Enquanto me mostrava os vários ambientes da sua casa e a vista da varanda, tentei puxar uma conversa sobre se estava rolando alguma construção nova ali no entorno de sua casa, se ele percebia alguma mudança olhando pela janela. Ele prontamente me cortou para contar sobre os móveis novos do quarto da irmã, que haviam chegado naquele dia, e depois me levou — ou melhor, levou a câmera do celular — para conhecer o armário do seu quarto, mostrar suas roupas, falar sobre os lençóis e toalhas guardados pela mãe. Em algum momento da conversa, ele até se dignou a me jogar um osso e dizer que sabia que o prédio dele havia sido construído sobre um terreno que antes abrigava duas casas. O avô dele havia contado essa história. 

Se a ligação serviu para matar um pouco das saudades que mais de dois anos separados fisicamente por conta da pandemia causaram, foi um tanto frustrante na perspectiva de compreender o olhar de uma criança sobre sua cidade. Saí me sentindo tão desinteressante quanto um quadro do Romero Britto.

Os anos de experiência em pesquisa me ensinaram, no entanto, que a ausência de dados é também um dado: meu desempenho pífio demonstrava que as ferramentas utilizadas eram inadequadas, ou seja, era irreal a minha expectativa de capturar essa percepção através de uma conversa nua e crua por meio de uma vídeo chamada de celular. Minha postura adultocêntrica não me permitiu enxergar o óbvio, que na conversa anterior o Lego não havia sido uma competição pela atenção, mas sim um mediador da interação. 

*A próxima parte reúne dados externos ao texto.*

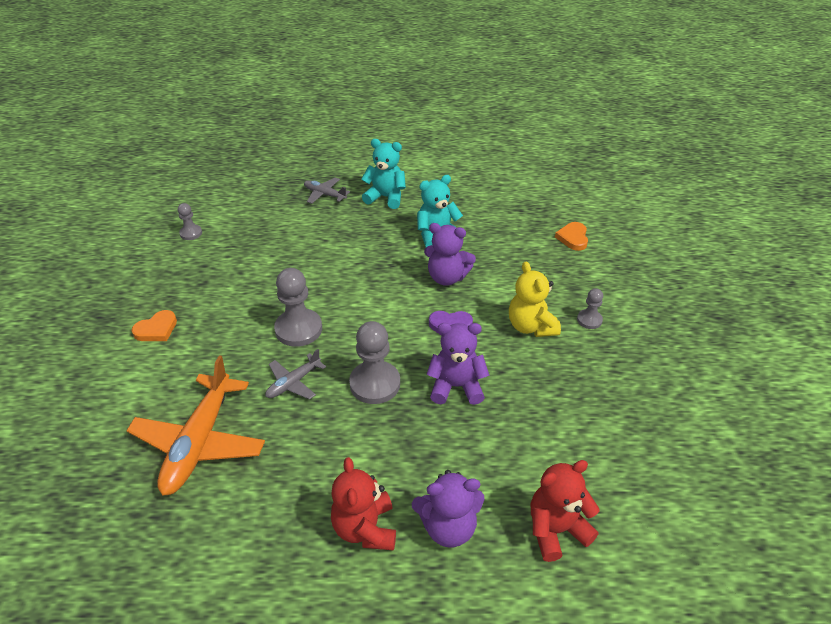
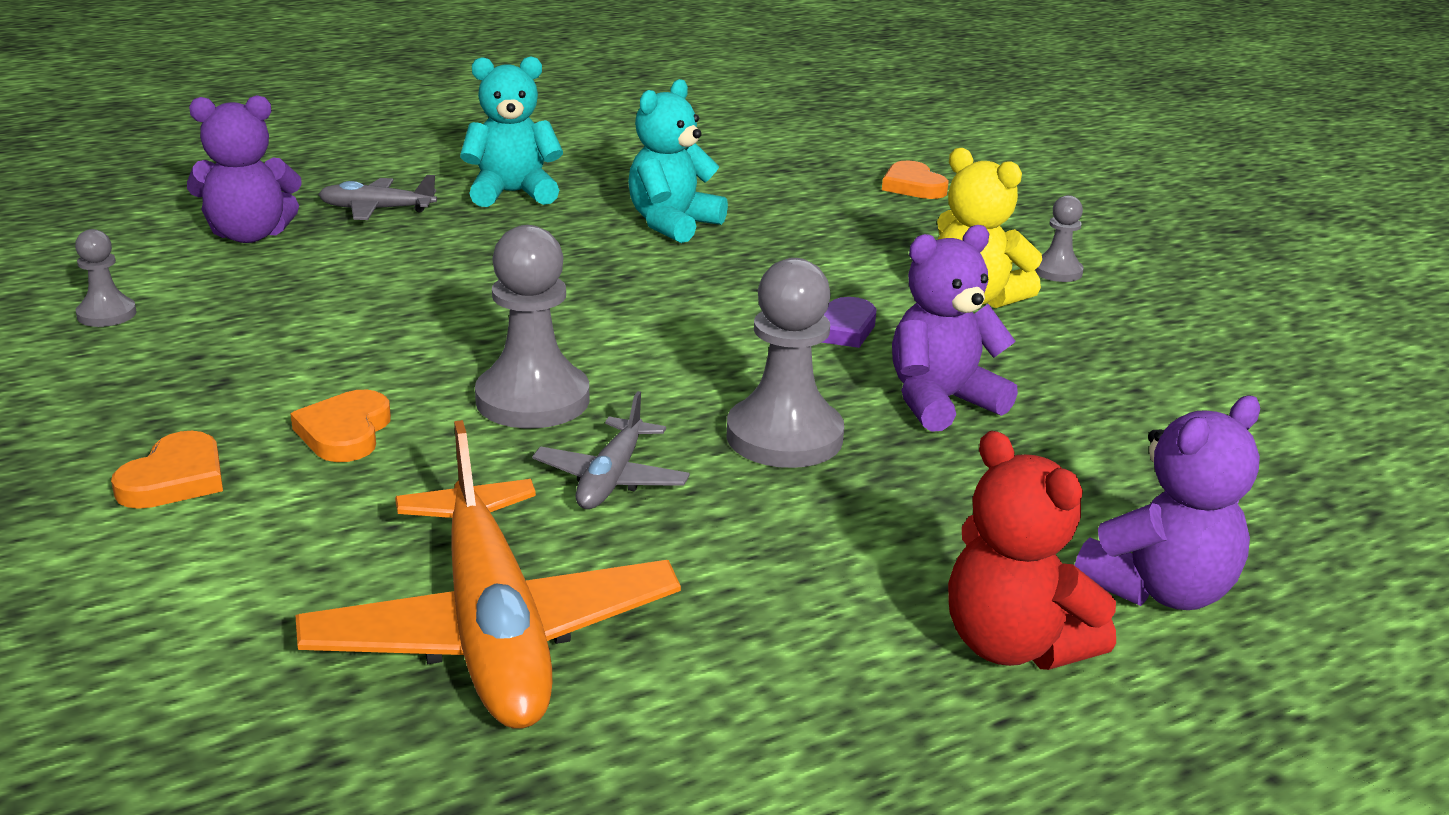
camera: 30 degrees left, 15 degrees down
purple teddy bear [424,223,476,286] -> purple teddy bear moved to [187,95,302,243]
red teddy bear [531,460,600,562] -> none
none -> orange heart [291,390,391,462]

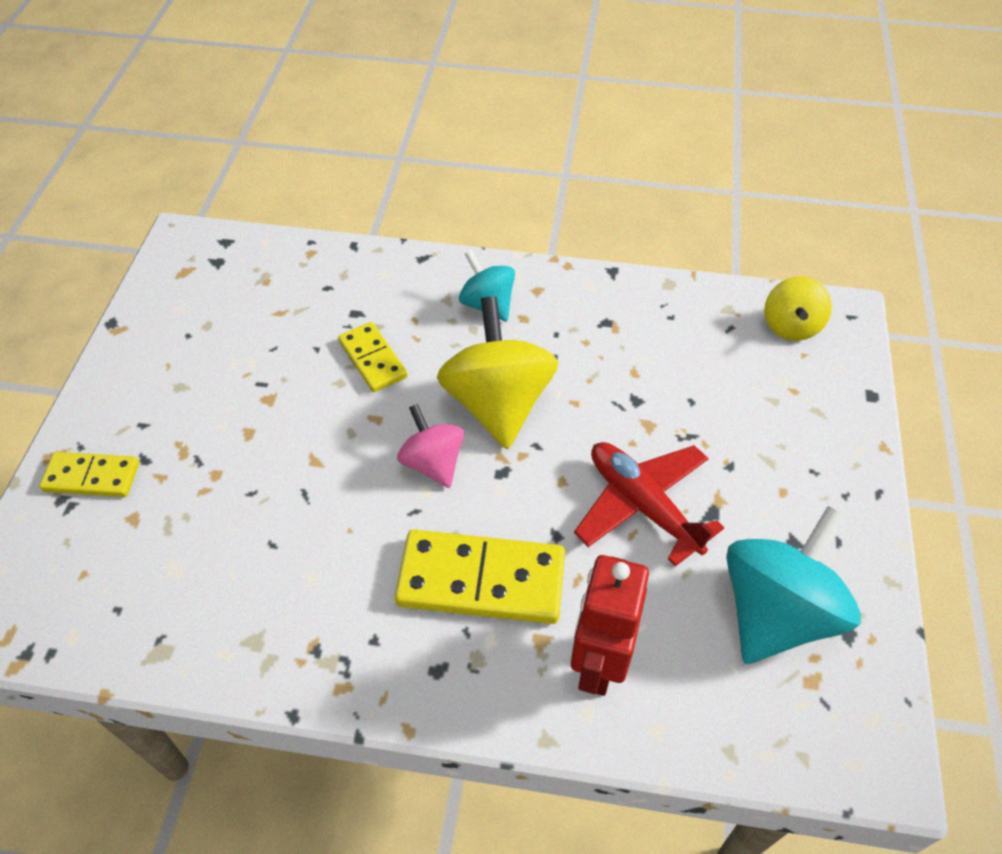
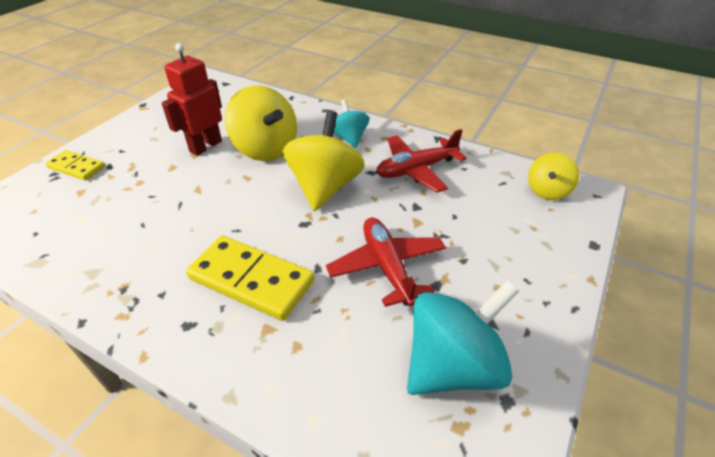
camera: 20 degrees right, 10 degrees down
yellow domino [338,322,408,392] -> yellow spinning top [224,85,297,161]
pink spinning top [397,404,464,488] -> none
red robot [571,555,649,696] -> red robot moved to [162,43,222,156]
none -> red plane [376,129,467,193]

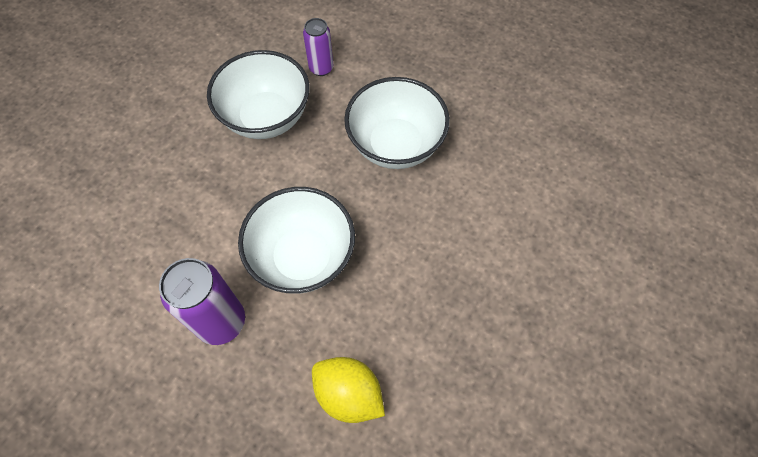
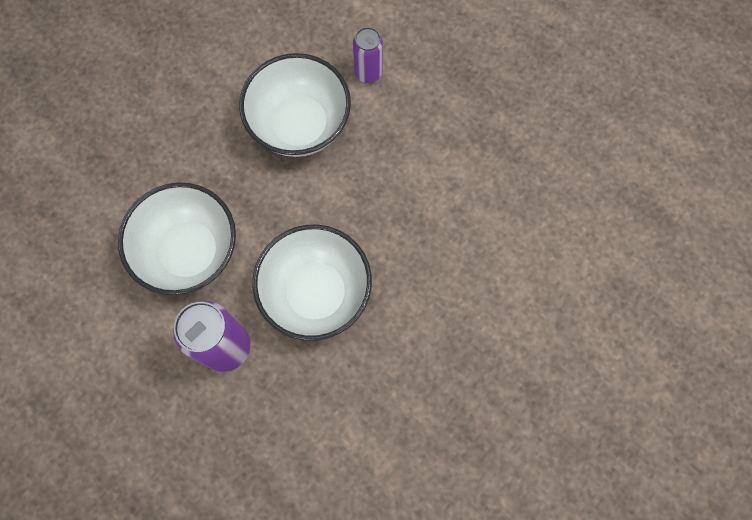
camera: 10 degrees right, 10 degrees up
yellow lemon [312,357,385,423] -> none
white bowl [344,77,450,169] -> white bowl moved to [118,182,236,295]

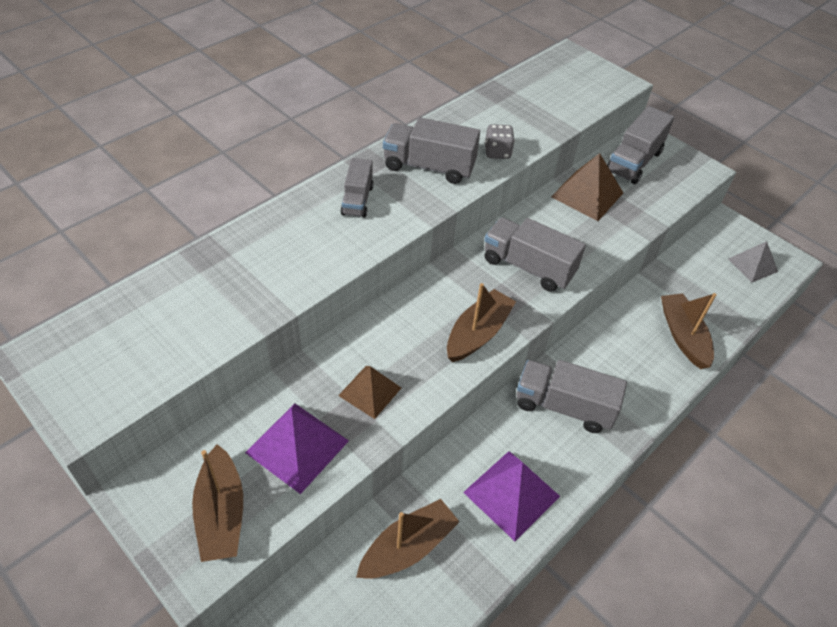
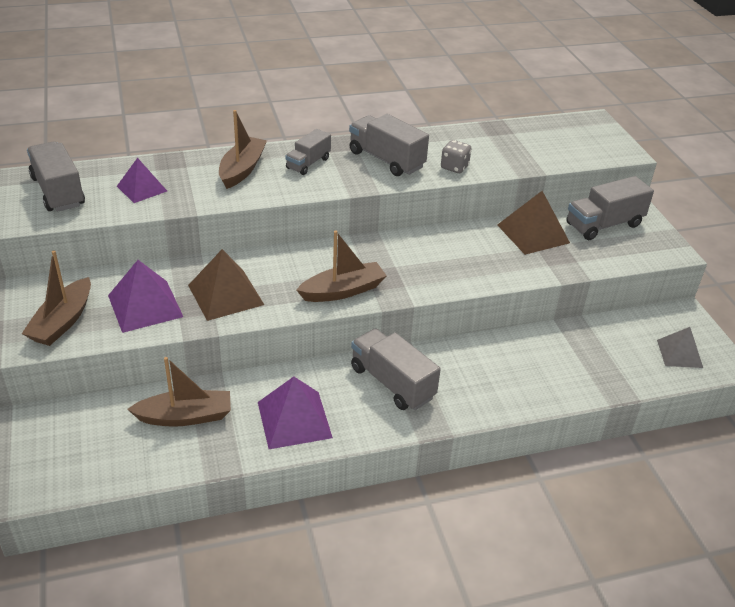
camera: 30 degrees right, 10 degrees down
brown pyramid [338,366,401,419] -> brown pyramid [188,249,264,321], size x1.51
grey truck [484,217,586,292] -> grey truck moved to [27,141,85,212]
brown boat [661,293,717,369] -> brown boat moved to [219,110,267,189]
none -> purple pyramid [117,158,167,203]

Da mesma forma, enredos, personagens ou ilustrações cativantes podem transformar livros como O dia em que meu prédio deu no pé, escrito por Estevão Azevedo e resenhado por Bianca Tavolari também para a Quatro Cinco Um de outubro, em ferramentas interessantes para facilitar conversas progressivamente mais densas com os pequenos.

No universo das classes média e alta brasileiras, em que cada vez mais se multiplicam os produtos e serviços destinados a crianças, tenhamos pelo menos a clareza de que é nossa responsabilidade proporcionar esses momentos de reflexão através do que damos a elas. Seguindo a escola Bela Gil, você pode substituir presentes que reforçam estereótipos de gênero e raciais, por exemplo, por um que permita à criança — de maneira divertida, claro — entender este mundo para construir outros. Dê hoje, de presente, um futuro melhor.

Rodrigo Iacovini

Doutor em Planejamento Urbano e regional pela USP, é coordenador da Escola da Cidadania do Instituto Pólis e assessor da Global Platform for the Right to the City.